┌──
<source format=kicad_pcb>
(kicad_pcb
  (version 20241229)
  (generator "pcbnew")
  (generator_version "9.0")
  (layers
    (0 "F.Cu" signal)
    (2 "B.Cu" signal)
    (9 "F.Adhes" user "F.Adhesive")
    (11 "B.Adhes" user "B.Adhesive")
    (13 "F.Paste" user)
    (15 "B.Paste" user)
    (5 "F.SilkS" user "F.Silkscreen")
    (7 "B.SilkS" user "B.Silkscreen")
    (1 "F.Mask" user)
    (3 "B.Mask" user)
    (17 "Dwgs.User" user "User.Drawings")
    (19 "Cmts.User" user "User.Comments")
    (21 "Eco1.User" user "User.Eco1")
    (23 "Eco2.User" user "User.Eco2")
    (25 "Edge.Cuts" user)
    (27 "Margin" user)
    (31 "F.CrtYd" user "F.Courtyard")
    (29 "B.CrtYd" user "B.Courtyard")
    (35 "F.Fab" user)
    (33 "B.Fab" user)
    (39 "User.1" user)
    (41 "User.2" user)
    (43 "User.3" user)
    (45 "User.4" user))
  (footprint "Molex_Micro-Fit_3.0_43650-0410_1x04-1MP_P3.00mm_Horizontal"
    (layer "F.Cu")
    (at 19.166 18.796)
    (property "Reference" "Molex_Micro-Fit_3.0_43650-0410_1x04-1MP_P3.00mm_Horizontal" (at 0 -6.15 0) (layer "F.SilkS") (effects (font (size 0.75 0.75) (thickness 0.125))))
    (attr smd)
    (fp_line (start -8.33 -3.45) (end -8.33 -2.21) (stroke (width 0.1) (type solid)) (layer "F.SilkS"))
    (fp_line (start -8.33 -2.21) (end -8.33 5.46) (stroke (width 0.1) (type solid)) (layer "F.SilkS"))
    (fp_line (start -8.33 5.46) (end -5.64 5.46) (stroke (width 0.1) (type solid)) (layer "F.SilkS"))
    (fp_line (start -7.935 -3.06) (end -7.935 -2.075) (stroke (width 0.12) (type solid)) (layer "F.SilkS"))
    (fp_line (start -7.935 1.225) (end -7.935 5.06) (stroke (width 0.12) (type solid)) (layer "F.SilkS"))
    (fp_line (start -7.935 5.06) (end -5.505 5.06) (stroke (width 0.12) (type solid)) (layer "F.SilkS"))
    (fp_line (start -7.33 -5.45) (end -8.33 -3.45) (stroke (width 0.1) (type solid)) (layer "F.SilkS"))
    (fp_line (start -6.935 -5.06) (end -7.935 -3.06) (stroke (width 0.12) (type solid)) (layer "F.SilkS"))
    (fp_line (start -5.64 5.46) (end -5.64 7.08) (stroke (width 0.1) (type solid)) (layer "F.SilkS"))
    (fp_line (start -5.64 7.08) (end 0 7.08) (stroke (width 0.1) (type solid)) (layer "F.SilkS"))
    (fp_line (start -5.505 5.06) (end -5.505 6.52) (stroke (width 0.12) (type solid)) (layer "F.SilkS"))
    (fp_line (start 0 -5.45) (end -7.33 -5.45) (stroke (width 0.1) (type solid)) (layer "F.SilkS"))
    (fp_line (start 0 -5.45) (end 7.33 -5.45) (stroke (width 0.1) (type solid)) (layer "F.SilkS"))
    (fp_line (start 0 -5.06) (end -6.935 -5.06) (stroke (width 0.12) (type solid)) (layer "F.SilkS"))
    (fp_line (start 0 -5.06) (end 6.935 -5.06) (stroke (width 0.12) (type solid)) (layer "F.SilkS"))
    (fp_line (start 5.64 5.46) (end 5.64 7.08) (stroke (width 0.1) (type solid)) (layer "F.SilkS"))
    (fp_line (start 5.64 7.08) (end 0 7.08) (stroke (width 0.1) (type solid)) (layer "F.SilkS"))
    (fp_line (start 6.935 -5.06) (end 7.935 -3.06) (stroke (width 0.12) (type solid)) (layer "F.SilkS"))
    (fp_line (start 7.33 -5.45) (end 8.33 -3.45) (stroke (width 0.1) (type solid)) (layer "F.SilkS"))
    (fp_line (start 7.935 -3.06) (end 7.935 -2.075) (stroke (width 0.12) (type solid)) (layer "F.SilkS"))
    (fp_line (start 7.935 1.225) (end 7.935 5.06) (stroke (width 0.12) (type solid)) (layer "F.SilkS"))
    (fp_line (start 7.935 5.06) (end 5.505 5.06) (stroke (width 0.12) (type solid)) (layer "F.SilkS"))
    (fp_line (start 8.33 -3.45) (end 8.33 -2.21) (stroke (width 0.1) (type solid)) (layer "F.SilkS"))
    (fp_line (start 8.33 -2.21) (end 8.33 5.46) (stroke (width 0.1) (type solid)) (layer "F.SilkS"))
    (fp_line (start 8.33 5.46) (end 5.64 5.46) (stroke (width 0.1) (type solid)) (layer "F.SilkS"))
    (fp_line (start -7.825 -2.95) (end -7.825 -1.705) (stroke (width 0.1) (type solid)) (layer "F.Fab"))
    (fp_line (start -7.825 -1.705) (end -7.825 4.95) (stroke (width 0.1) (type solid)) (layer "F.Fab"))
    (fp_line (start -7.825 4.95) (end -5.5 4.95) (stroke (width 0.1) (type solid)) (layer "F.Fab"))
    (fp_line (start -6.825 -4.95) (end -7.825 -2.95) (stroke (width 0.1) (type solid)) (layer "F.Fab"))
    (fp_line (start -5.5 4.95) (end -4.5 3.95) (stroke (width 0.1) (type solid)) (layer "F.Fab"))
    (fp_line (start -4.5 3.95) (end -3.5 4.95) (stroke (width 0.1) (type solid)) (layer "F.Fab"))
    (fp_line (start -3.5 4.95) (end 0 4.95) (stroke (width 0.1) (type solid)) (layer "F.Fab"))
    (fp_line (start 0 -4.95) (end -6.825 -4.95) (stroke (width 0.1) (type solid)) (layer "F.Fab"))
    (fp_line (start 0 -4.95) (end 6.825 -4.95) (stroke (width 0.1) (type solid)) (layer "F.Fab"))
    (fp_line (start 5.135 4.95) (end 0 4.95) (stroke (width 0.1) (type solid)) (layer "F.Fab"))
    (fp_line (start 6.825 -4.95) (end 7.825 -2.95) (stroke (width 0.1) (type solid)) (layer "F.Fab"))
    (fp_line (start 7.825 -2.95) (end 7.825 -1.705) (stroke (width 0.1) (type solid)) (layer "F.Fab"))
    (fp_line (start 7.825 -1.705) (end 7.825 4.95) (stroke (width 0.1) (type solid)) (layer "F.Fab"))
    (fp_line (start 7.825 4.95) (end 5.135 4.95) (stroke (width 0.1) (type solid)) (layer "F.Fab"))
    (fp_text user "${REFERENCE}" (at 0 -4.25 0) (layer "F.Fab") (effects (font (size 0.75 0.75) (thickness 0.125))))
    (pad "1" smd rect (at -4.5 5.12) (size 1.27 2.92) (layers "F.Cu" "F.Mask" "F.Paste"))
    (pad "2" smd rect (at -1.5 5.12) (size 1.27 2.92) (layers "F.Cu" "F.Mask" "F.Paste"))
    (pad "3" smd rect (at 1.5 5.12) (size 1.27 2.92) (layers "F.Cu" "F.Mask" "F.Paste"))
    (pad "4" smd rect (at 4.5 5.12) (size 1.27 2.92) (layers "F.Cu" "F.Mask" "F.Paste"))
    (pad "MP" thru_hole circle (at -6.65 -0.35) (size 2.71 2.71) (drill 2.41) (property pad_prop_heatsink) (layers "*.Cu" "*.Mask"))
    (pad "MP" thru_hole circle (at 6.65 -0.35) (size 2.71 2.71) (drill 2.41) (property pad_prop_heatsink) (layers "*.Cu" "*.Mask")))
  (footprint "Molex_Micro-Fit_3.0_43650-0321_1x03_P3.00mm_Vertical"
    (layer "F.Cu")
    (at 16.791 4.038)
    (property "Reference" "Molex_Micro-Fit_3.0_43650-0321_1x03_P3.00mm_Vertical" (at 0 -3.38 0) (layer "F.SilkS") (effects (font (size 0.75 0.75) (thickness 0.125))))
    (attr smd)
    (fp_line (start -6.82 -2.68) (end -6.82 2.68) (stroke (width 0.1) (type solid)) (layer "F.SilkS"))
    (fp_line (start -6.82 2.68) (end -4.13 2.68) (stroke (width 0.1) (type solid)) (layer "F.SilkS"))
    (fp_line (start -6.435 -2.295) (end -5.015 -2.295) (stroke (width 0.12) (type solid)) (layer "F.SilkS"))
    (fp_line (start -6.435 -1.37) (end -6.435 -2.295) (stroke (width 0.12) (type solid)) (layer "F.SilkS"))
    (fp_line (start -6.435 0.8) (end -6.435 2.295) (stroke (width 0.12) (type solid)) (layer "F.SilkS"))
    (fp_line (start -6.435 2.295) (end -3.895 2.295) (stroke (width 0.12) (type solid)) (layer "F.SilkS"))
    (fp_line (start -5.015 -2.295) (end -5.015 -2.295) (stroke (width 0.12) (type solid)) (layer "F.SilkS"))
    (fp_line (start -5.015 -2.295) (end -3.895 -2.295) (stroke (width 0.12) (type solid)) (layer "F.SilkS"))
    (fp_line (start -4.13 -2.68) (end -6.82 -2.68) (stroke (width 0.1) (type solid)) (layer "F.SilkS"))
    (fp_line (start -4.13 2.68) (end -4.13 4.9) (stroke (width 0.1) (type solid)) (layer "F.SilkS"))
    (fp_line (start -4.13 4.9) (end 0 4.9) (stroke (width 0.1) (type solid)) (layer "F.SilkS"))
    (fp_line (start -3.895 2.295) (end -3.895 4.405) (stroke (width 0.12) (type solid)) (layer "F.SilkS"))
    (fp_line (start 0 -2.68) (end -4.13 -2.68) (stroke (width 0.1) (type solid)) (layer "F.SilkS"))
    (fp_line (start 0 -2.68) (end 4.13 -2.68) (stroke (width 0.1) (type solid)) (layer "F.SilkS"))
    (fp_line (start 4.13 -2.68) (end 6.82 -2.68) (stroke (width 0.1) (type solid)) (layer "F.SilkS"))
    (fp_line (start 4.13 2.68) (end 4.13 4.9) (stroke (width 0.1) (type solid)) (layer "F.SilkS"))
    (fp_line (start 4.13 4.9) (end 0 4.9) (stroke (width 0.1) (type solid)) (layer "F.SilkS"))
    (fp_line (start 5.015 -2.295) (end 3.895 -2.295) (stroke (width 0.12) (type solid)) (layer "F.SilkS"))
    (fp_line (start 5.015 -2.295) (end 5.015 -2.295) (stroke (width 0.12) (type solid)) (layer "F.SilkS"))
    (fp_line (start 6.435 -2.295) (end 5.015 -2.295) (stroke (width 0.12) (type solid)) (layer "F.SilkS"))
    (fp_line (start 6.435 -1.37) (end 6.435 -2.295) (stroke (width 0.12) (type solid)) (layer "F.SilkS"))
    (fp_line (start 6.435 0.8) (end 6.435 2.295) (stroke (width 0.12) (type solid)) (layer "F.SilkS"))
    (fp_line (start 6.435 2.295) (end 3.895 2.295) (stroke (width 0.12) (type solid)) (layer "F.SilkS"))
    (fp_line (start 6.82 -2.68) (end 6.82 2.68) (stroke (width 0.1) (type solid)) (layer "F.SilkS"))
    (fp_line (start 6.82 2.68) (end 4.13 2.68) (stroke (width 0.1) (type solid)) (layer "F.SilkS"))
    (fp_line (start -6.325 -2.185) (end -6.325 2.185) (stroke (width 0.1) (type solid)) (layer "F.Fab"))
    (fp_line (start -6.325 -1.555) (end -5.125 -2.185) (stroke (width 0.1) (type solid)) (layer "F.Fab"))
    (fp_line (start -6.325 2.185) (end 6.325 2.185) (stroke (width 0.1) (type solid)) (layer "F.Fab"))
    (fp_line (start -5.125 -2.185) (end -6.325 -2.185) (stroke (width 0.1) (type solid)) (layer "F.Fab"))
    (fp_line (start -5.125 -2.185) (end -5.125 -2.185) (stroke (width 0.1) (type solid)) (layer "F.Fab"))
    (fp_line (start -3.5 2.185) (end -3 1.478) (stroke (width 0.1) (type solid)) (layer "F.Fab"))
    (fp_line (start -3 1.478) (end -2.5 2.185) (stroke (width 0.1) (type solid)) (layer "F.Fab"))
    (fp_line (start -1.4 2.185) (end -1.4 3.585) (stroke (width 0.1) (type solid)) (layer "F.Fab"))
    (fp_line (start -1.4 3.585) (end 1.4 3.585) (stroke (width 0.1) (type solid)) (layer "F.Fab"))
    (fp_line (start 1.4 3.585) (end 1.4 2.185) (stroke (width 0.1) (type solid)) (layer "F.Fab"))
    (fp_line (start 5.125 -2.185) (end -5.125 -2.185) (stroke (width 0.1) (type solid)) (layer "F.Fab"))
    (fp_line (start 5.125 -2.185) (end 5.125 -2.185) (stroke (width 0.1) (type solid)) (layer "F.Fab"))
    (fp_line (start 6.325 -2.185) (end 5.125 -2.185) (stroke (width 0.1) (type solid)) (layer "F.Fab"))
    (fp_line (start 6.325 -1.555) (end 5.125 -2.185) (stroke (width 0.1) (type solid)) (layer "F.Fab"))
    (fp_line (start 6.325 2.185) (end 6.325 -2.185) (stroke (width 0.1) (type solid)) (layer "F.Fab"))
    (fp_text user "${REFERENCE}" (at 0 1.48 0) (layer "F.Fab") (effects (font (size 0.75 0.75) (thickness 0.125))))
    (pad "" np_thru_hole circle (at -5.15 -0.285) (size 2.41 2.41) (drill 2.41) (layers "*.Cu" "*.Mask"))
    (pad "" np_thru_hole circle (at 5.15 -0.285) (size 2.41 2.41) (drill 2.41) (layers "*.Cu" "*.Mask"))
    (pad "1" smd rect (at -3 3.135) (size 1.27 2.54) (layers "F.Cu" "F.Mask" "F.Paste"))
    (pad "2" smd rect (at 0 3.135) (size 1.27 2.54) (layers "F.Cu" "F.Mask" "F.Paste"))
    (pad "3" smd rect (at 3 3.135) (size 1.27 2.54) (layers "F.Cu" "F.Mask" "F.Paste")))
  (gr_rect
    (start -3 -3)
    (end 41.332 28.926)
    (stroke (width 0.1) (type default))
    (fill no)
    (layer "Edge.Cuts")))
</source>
└──
→ **Work instructions**
Your task is to transcribe, with no changes, only the lines of the listing above that lie between the line holding "(fp_line (start 6.435 2.295)" and the line holding "(fp_line (start -6.325 -2.185)", inclusive.

→ **Solved exercise**
    (fp_line (start 6.435 2.295) (end 3.895 2.295) (stroke (width 0.12) (type solid)) (layer "F.SilkS"))
    (fp_line (start 6.82 -2.68) (end 6.82 2.68) (stroke (width 0.1) (type solid)) (layer "F.SilkS"))
    (fp_line (start 6.82 2.68) (end 4.13 2.68) (stroke (width 0.1) (type solid)) (layer "F.SilkS"))
    (fp_line (start -6.325 -2.185) (end -6.325 2.185) (stroke (width 0.1) (type solid)) (layer "F.Fab"))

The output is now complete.